Working with Role Objects
You can perform the following basic operations on roles:
• Create and alter role objects
Note: Passwords can be associated with role objects as well as with user objects. The section
User Password (see
User Password) contains more information on passwords.
• View existing role objects, including the detailed properties of each object
• Drop role objects
In SQL, you implement roles with the CREATE ROLE, ALTER ROLE, and DROP ROLE statements when working in a session connected to the iidbdb database.
You can also work with roles using Actian Director and VDBA.
Example: Creating, Altering, and Dropping a Role using SQL Statements
Here are examples of using the CREATE ROLE, ALTER ROLE, and DROP ROLE statements:
1. Create a role identifier and password for an inventory application for a bookstore:
CREATE ROLE bks_onhand
WITH PASSWORD = 'hgwells';
Note: Enclose any special characters or blanks in the roll password in single quotes.
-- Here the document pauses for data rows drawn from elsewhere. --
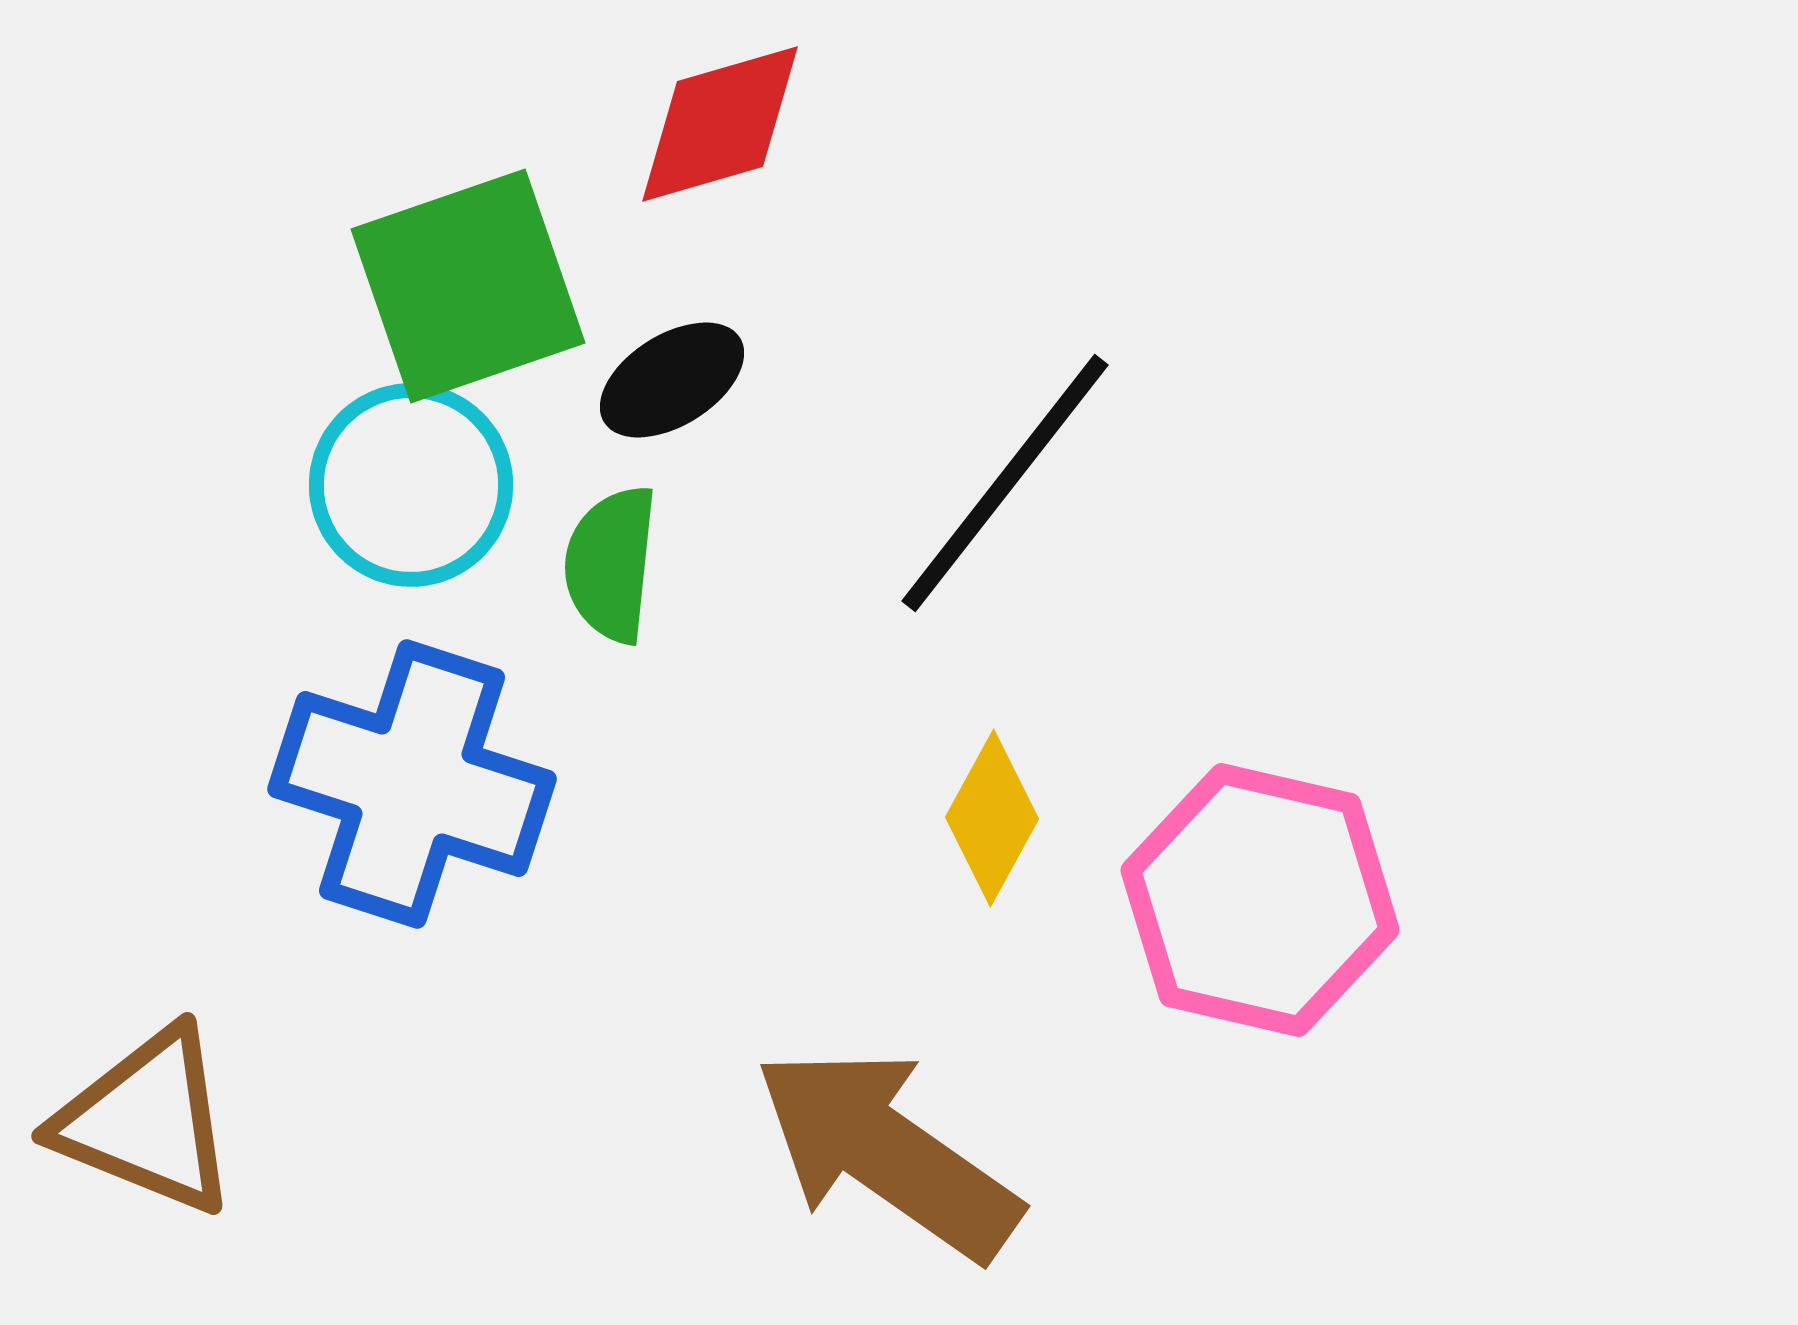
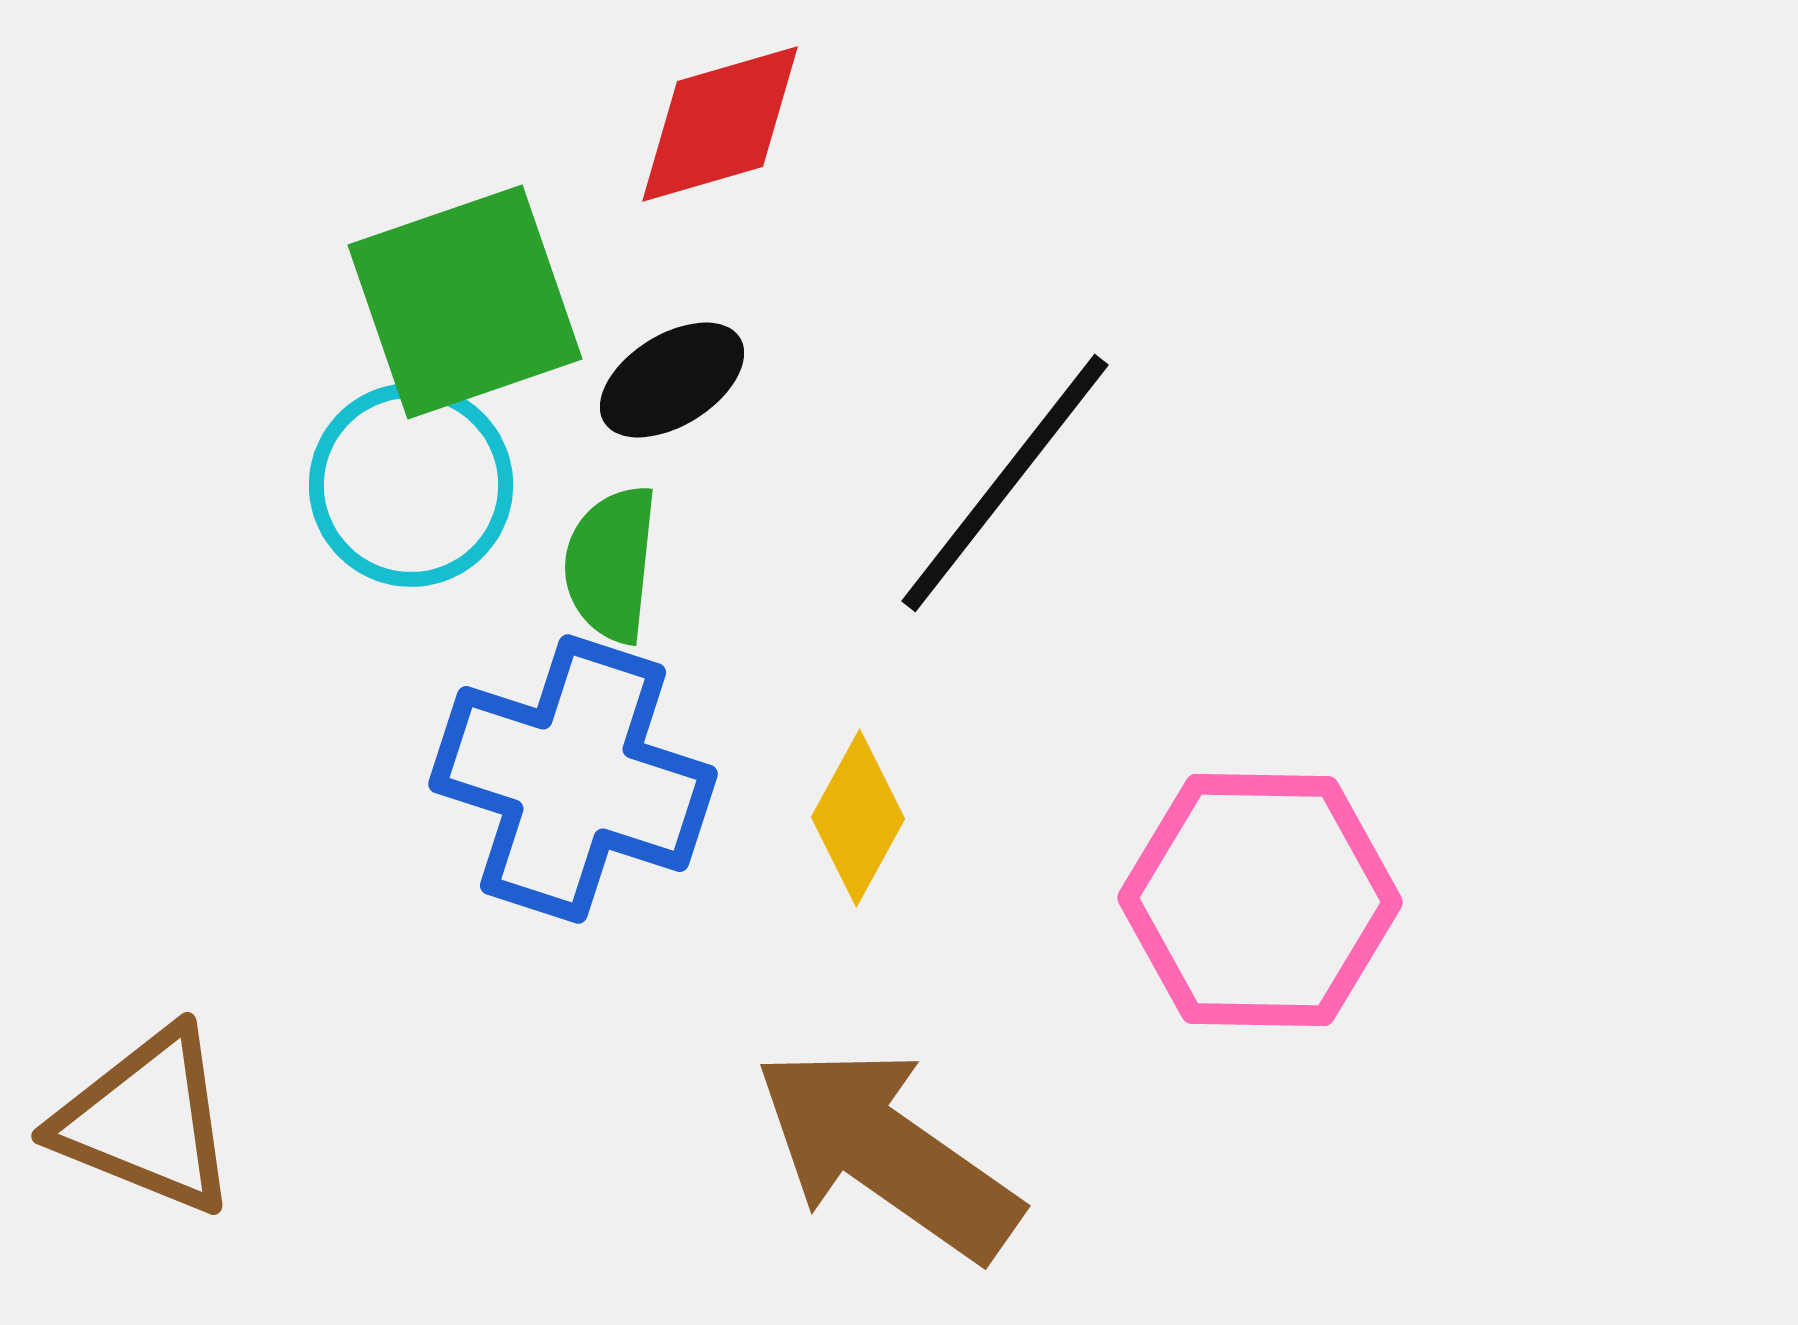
green square: moved 3 px left, 16 px down
blue cross: moved 161 px right, 5 px up
yellow diamond: moved 134 px left
pink hexagon: rotated 12 degrees counterclockwise
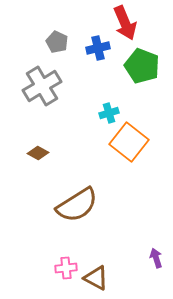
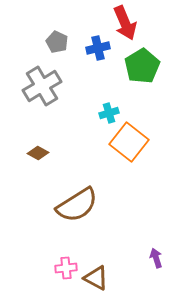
green pentagon: rotated 20 degrees clockwise
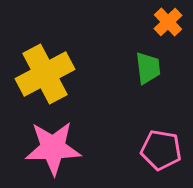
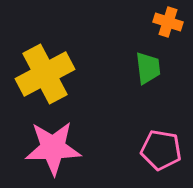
orange cross: rotated 28 degrees counterclockwise
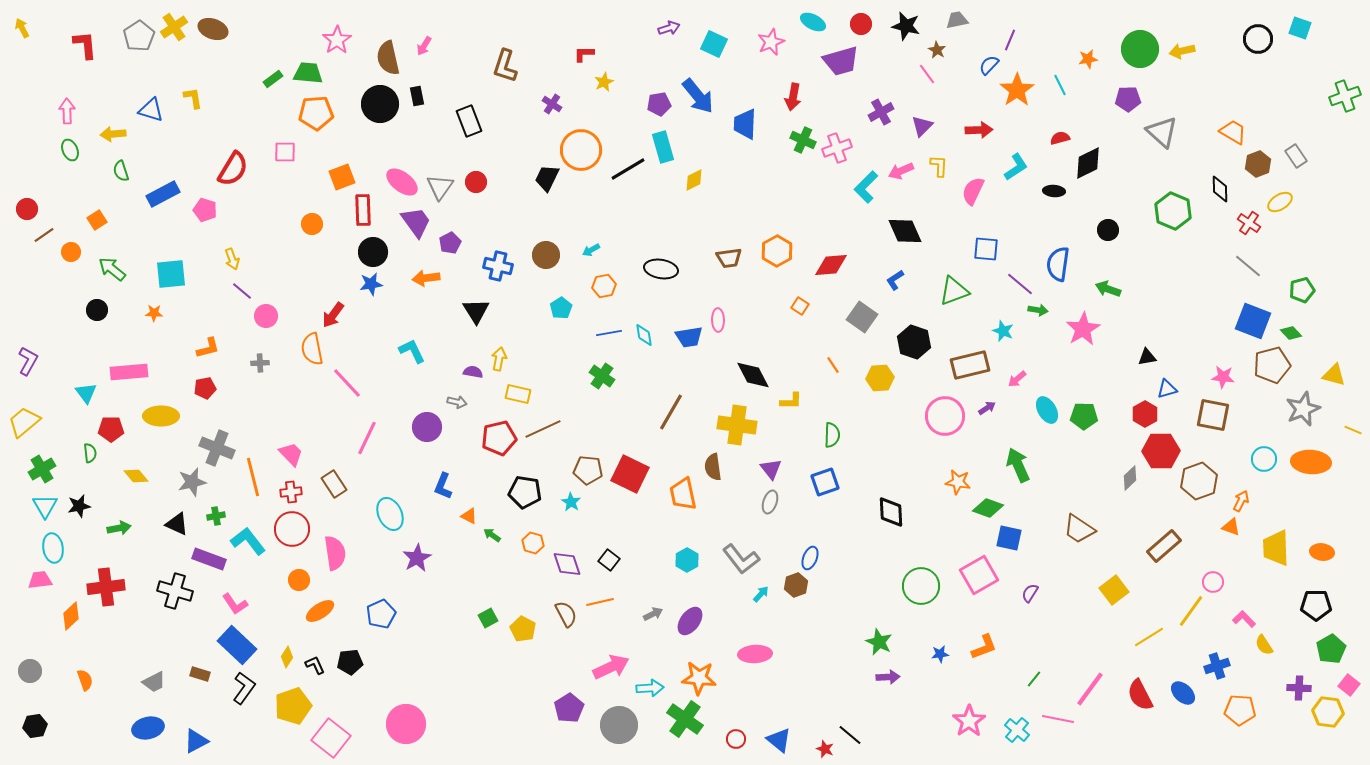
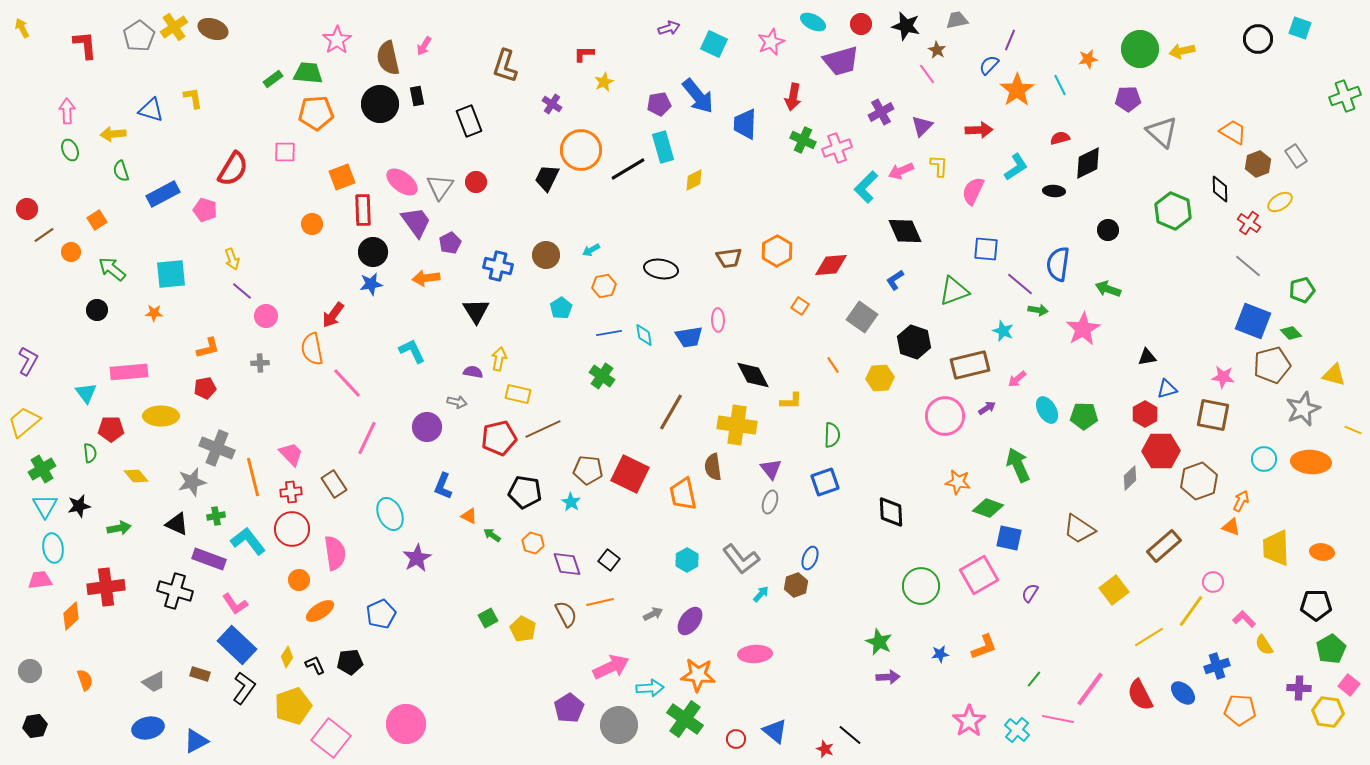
orange star at (699, 678): moved 1 px left, 3 px up
blue triangle at (779, 740): moved 4 px left, 9 px up
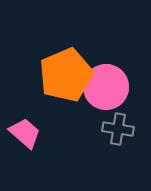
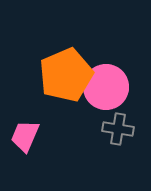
pink trapezoid: moved 3 px down; rotated 108 degrees counterclockwise
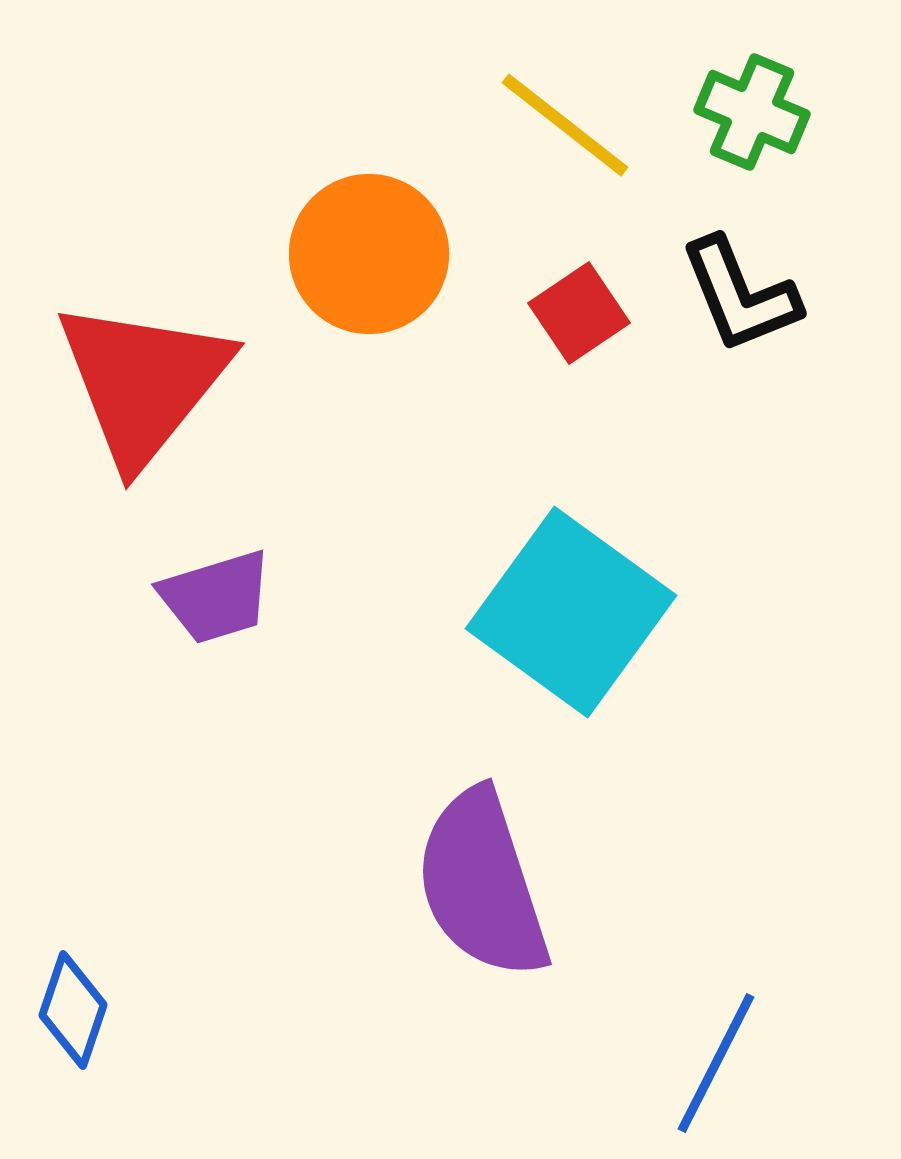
Blanks are not significant in passwords—for example, ’a b c’ is equivalent to ’abc’. The password can be up to 24 characters in length. (You should choose long passwords that cannot be easily guessed.) If no password is assigned, then all users that have been granted access to that role have access to the role identifier and its associated permissions. (See the GRANT ROLE statement in the SQL Reference Guide.) If a password is assigned, then the user or application must additionally use the password to access the role.
2. Create a role identifier with no password for the daily sales application for a bookstore:
CREATE ROLE dly_sales WITH NOPASSWORD;
3. Create dual role IDs (these function as synonyms) and password for a recommended list application for a bookstore:
CREATE ROLE sclemens, mtwain
WITH PASSWORD = 'goodluck';
4. Change the password for the existing role identifier new_accounts to eggbasket:
ALTER ROLE new_accounts
WITH PASSWORD = eggbasket;
5. Drop the existing role identifier sales_report:
DROP ROLE sales_report;
Roles and Permissions
After a role is created, you can then associate permissions with it and create grants to it for individual users. For example, for the associated application to execute properly, grant update permission to all payroll tables for the update_payroll role. For details, see Object Permissions.
When you grant an object permission or a subject privilege to a role, you are, in effect, granting that same permission or privilege to any session that is started using that role.
Specifying Role ID at Session Startup
When starting a session, you must specify a role identifier, which puts into effect the associated permissions and subject privileges. For example:
• On the –R flag for many system commands. For details, see the Command Reference Guide.
• With the CONNECT statement as part of an application.
• For an application image as part of the connection profile for an OpenROAD session. For more information, see online help for the Create Connection Profile dialog in OpenROAD.
For the DBA or a user (such as the system administrator) who has the security privilege, neither role identifier nor password is validated. For any other user, the specified role must exist, the user must be granted permission to use the role, and any required password must be specified correctly; otherwise, the connection is refused.